* _TEXT BLOCK_:
+ + + + +

Presumably this would only be useful when coupled with tooling that can recognize some hypothetical new blocking marker so I'd expect this to need work in TraceEvent/Perfview/VS before it has any end-user value. This will need prioritization as part of an E2E profiling scenario.

davidfowl commented 2 years ago

We should do the work in the runtime because of the schedule, we can update tools out of band

brianrob commented 2 years ago

This could be a very nice way to curate the "time spent" in a profile. Imagine having categories such as "blocked time", "locks", "external", etc. I like this, but I agree that we need to plan what the E2E looks like before we do the work in the runtime. Agreed that the work in out-of-band tools can wait - just want to make sure that we accurately plan the scenario so that what we do in the runtime ends up working. FWIW, we might be able to do some of this with existing events, such as Contention/Start and Contention/Stop. Same with GC time.

davidfowl commented 2 years ago

I'm guessing we can also accomplish a similar thing purely on the tools side by special casing blocking APIs and categorizing blocked time as such.

brianrob commented 2 years ago

There is likely a lot that can happen in the tools. It won't be perfect (e.g. inlining could impact our ability to see particular frames that represent blocked time), but we should come up with a list and then see what we'd have to do to support each one.

+ + + + +

* _DATA FOR ANALYSIS_:
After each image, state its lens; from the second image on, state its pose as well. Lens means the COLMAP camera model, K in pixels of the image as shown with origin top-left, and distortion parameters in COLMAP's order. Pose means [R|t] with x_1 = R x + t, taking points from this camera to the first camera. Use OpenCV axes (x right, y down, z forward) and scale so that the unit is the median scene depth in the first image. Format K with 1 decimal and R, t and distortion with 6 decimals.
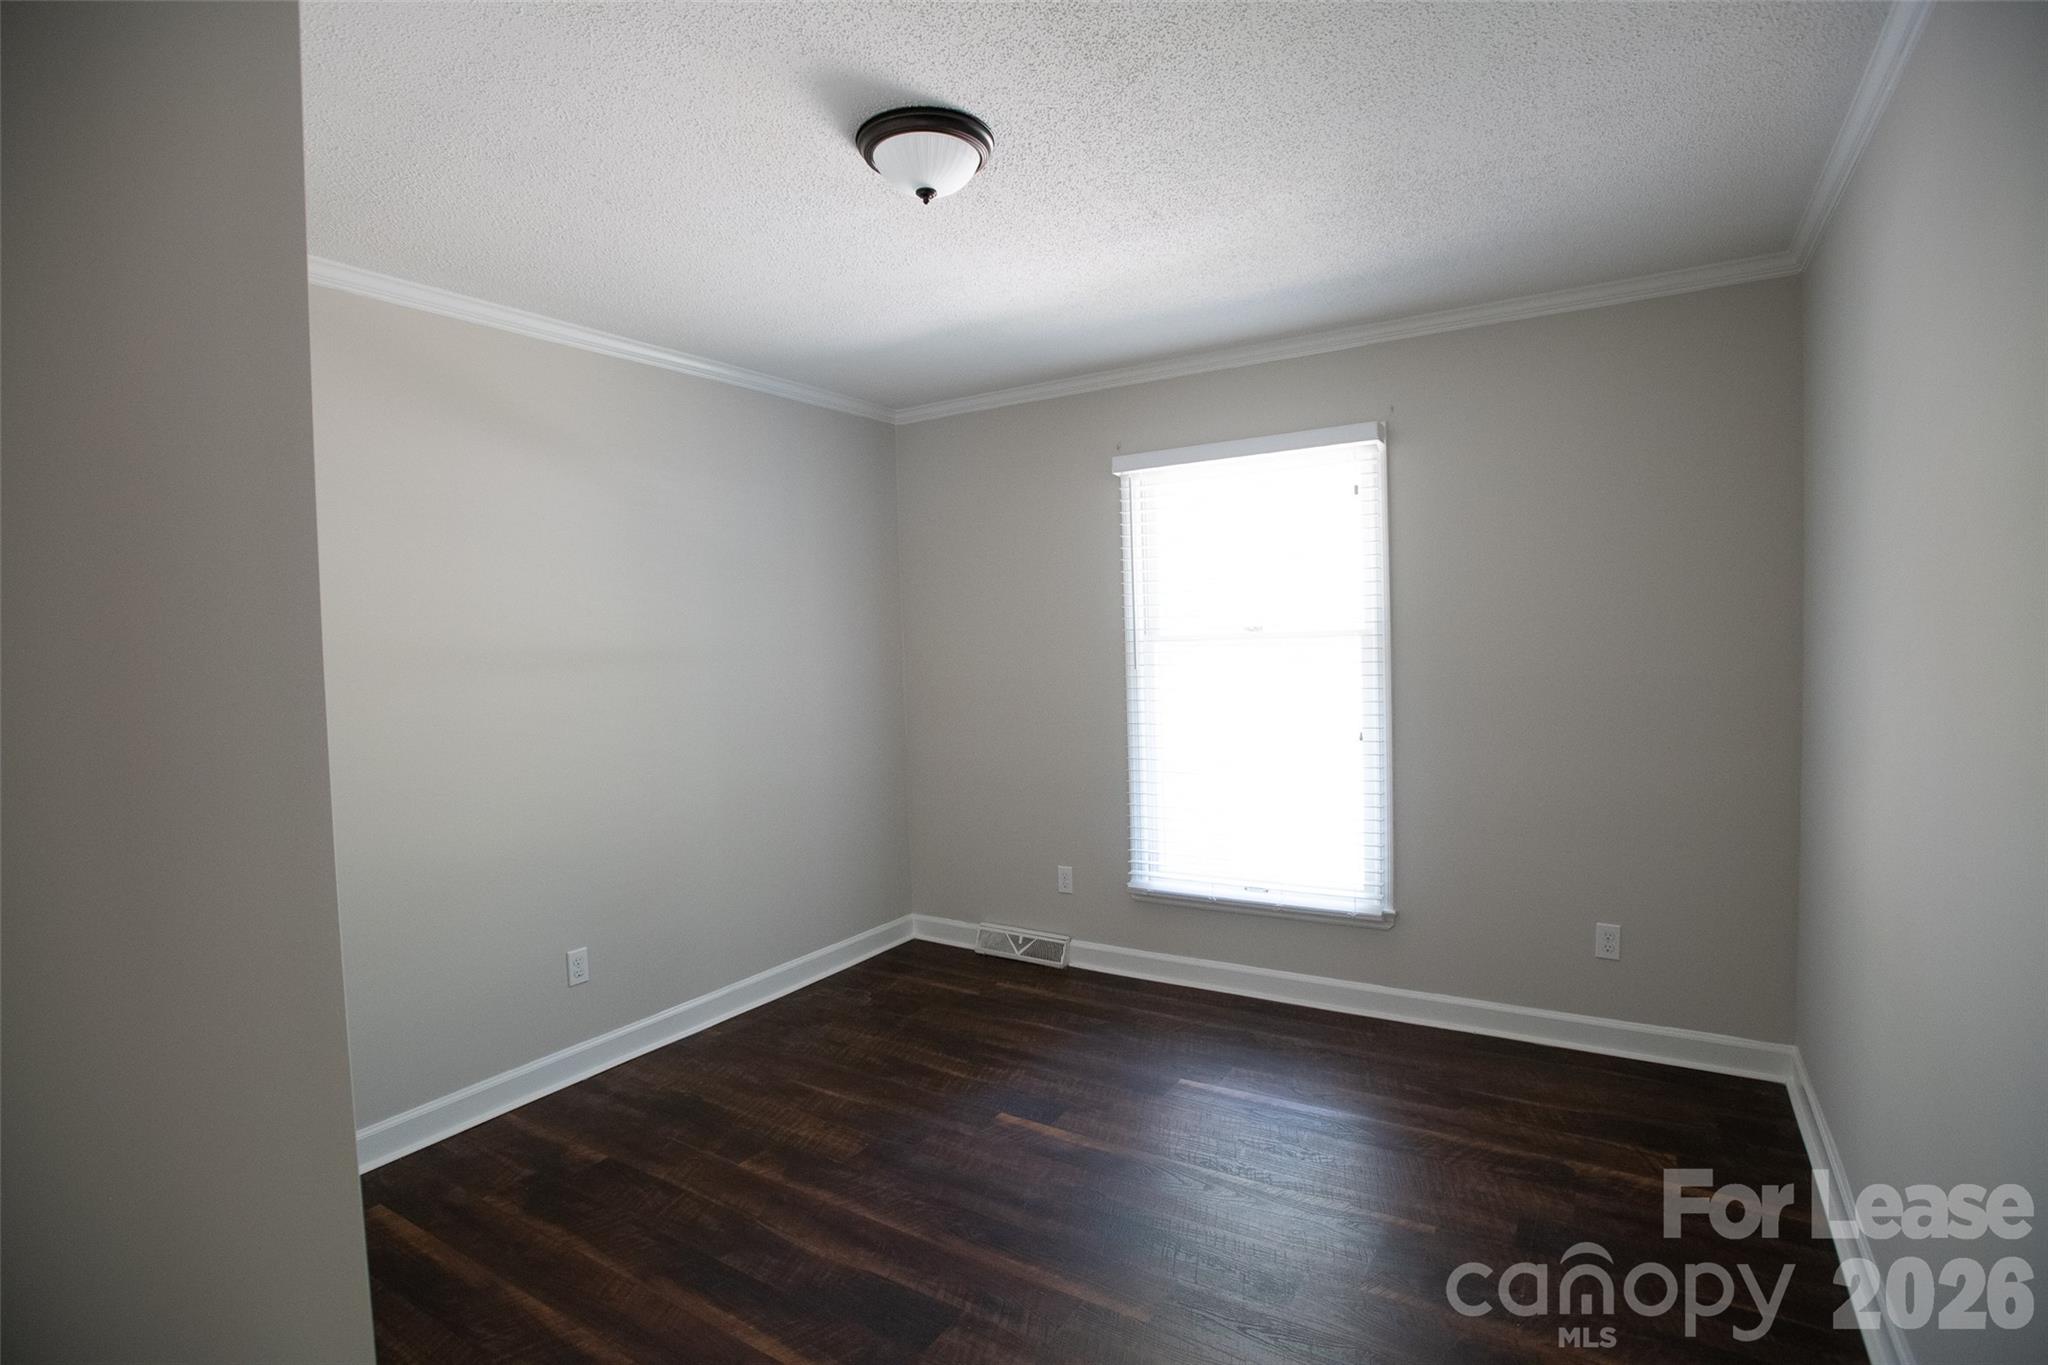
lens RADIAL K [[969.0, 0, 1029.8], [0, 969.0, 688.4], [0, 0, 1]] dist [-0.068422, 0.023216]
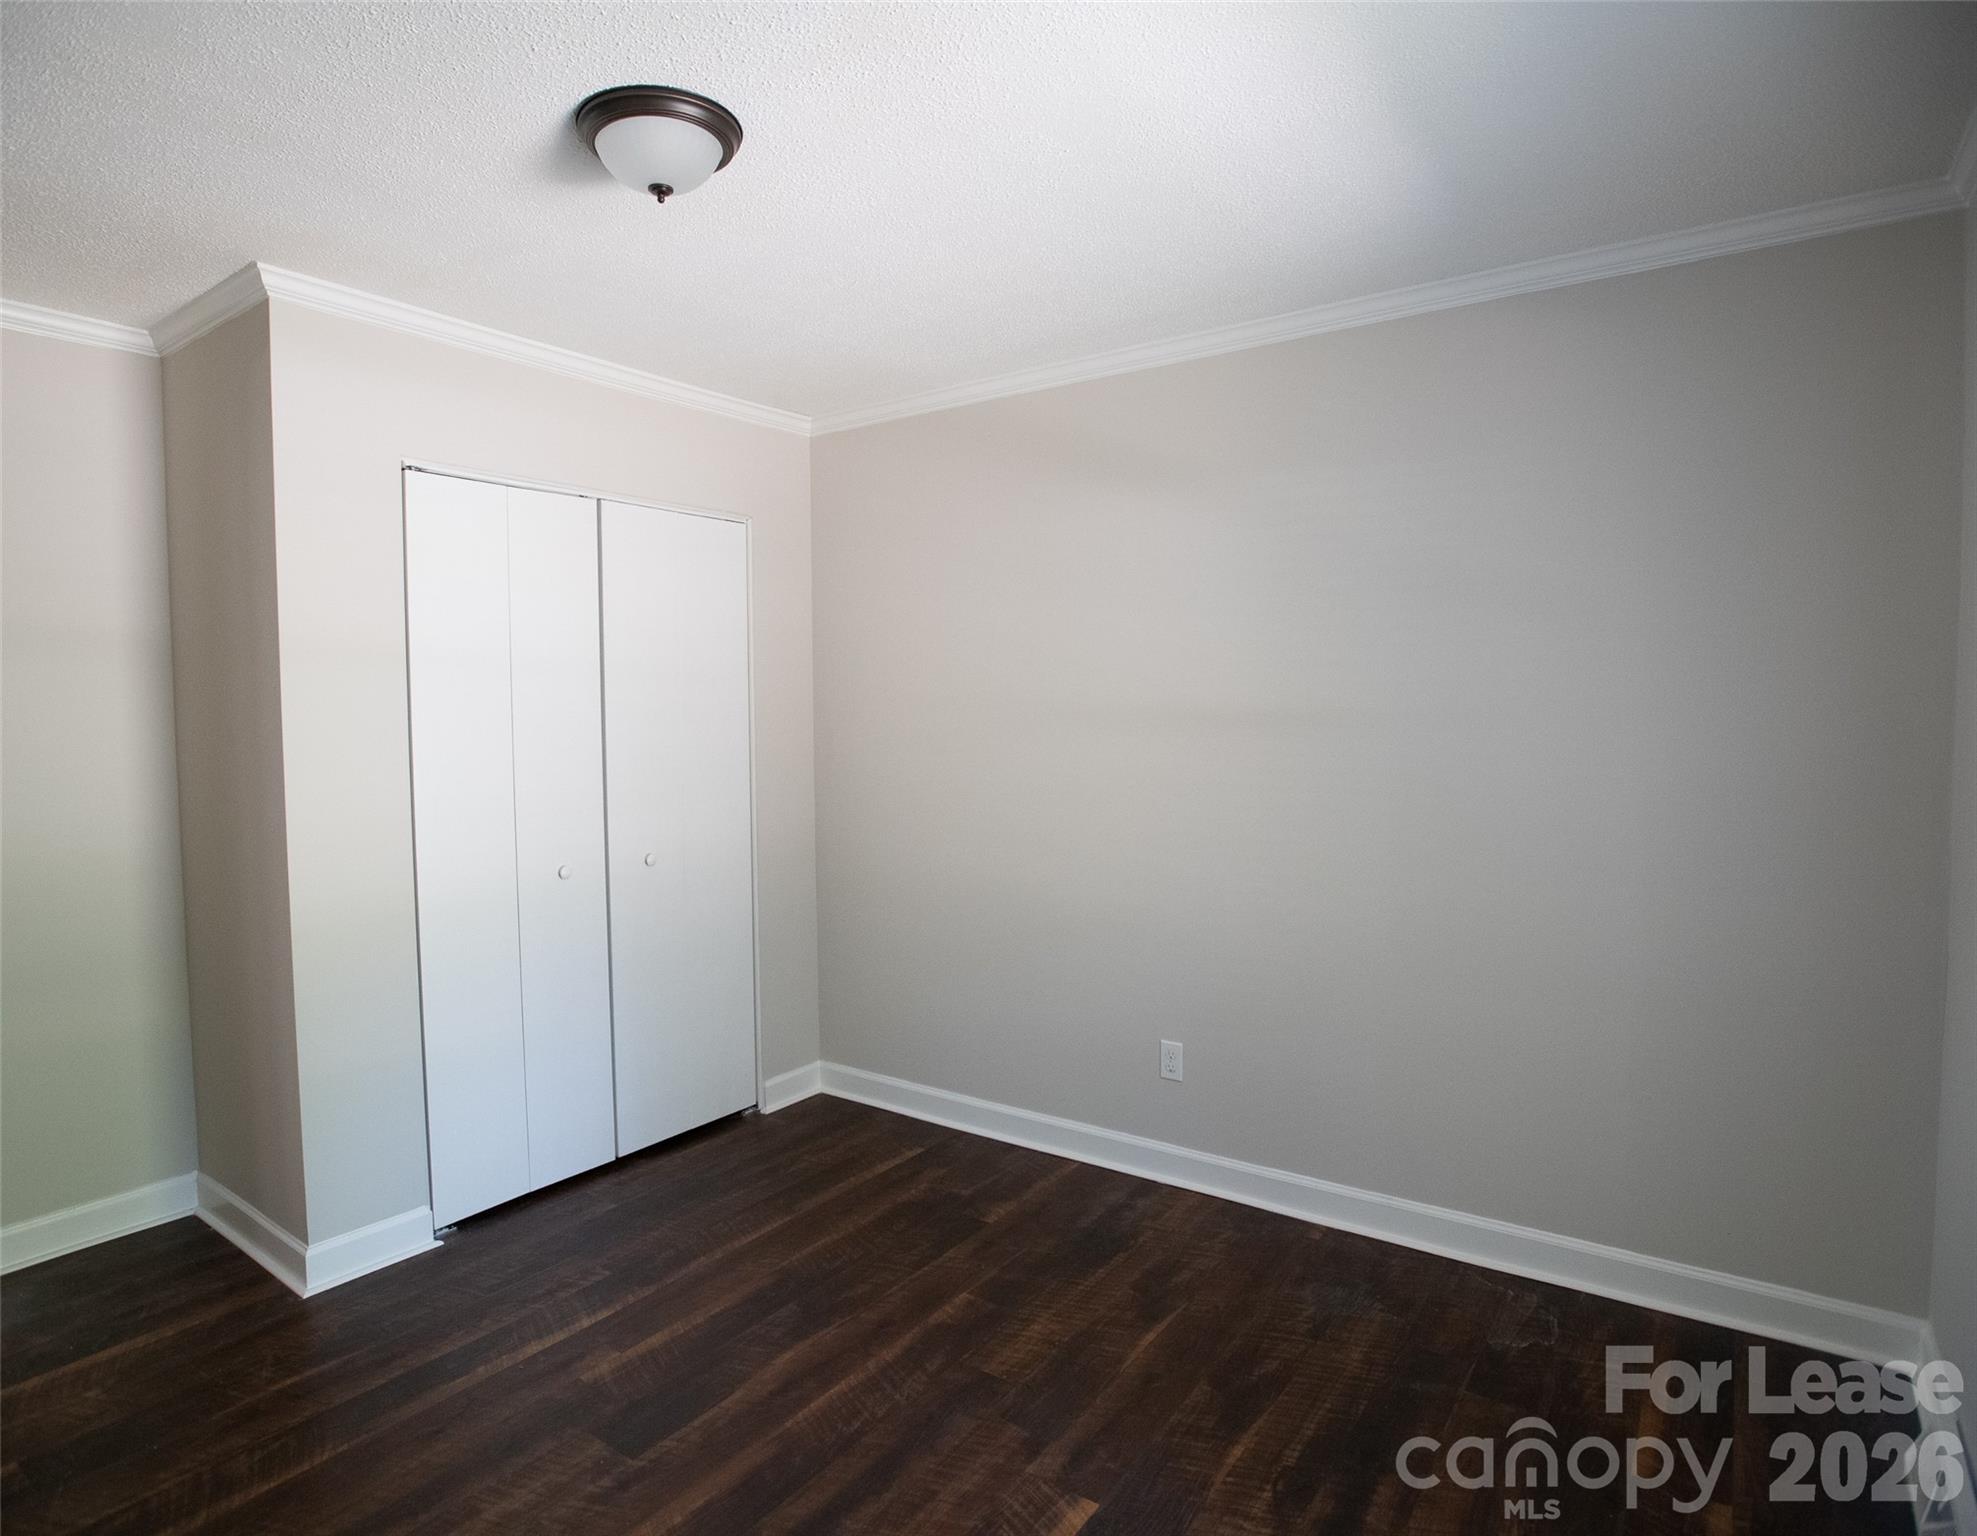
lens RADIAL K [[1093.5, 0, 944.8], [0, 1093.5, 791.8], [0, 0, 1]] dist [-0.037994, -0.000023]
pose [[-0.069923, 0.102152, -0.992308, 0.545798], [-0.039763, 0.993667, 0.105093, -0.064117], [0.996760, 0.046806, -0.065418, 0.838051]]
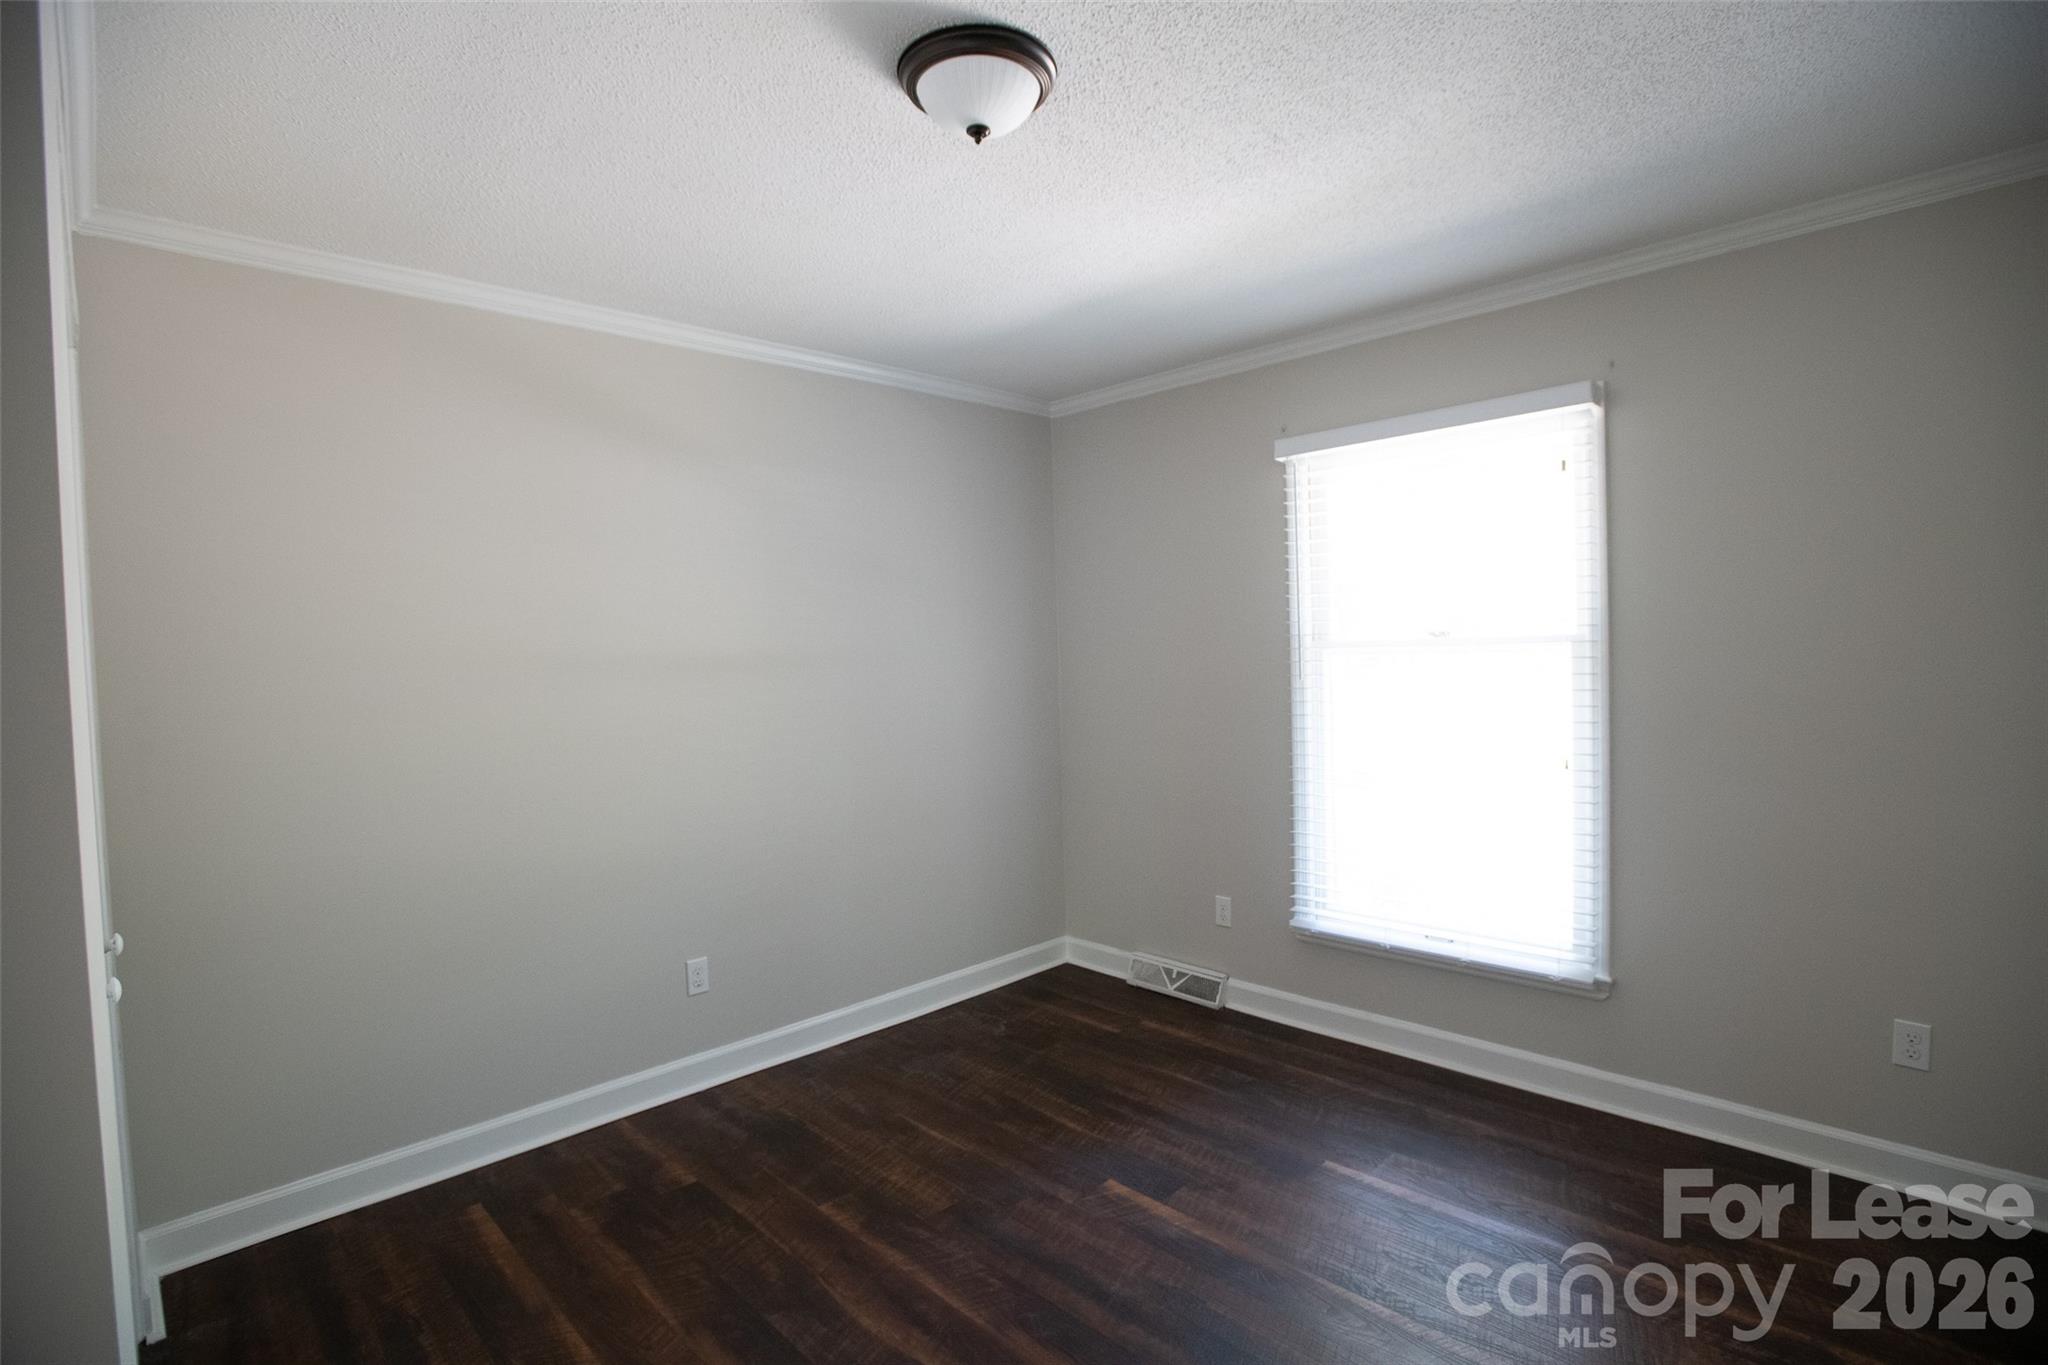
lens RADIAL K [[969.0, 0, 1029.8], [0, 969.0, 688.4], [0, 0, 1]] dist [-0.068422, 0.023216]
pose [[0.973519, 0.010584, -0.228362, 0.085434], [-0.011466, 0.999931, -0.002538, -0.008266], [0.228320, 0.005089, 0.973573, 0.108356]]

+ + + + +

* _EXPLORE THE MATERIAL_:
a) How would you render this sentence from the thread on blocking markers in Spanish: "This could be a very nice way to curate the "time spent" in a profile."
b) Do the following statements agree with the thread on blocking markers? Answer yes or no for each and quote the deciding words.
(i) brianrob suggests that existing events such as Contention/Start and Contention/Stop might cover some of this.
(ii) davidfowl wants the runtime work held back until the tools are updated.
(iii) brianrob expects handling blocked time on the tools side to be perfect.
c) Can you extend the thread on blocking markers with what comes after its last comment?

* _ANSWERS TO THE TASKS_:
a) Esta podría ser una forma muy buena de organizar el «tiempo empleado» en un perfil.

b)
(i) Yes: "we might be able to do some of this with existing events, such as Contention/Start and Contention/Stop"
(ii) No: "We should do the work in the runtime because of the schedule, we can update tools out of band"
(iii) No: "It won't be perfect"

c)
tommcdon commented 10 months ago

@lateralusX

lateralusX commented 10 months ago

I have been thinking to improve our sample profiler since I originally ported EventPipe to Mono, that could give us more options to do additional thread analyses in the future. The initial idea is to make the internals of EventPipe sample profiler runtime specifics, so each runtime implementation and platform can use different techniques on how to stop/sample/restart threads. In current sample profiler we use STW "Stop The World" to run this sequence on all platforms, but that adds a bunch of side effects and potential overhead (for example, CoreCLR will trigger GC events as a side effect). On Mono, we had an alternative approach in the past where we used pthread signals on platforms supporting it, meaning that the sample thread would raise async signals to threads that dumped samples, without bringing complete runtime to a halt on every sample interval. Since a thread in signal state can only call async signal safe API's (EventPipe is not async signal safe), we would need to store the data in a lock free queue that the sample thread would write to EventPipe on every sample interval. To make that accurate we would need a new V2 of our sample profiler event, since our current event uses the timestamp from EventPipe as the timestamp for the sample, but since timestamps can happen async we would need to let each thread sample its own time and that time will then be included as a value on the new V2 of sample profile event. Since we would need to extend the sample profiler event with additional fields, we could then take the opportunity to include optional additional data on the sample profiler event, like a threads current cpu time (user/kernel thread time) and if we include that data, tools could start to calculate how much CPU time a specific thread used over time and since we carry callstacks with the sample profile events it is possible to find blocking methods.

Each runtime could then implement the internal sampling mechanism differently based on runtime and platform support, but still making sure we get additional data on the new version of the sample profile event regardless if runtime uses STW, signals or some other method to capture that data on every sample interval. If the platform is not capable to retrieve things like user, kernel thread time, then these fields will be 0, so tooling need to view them as optional.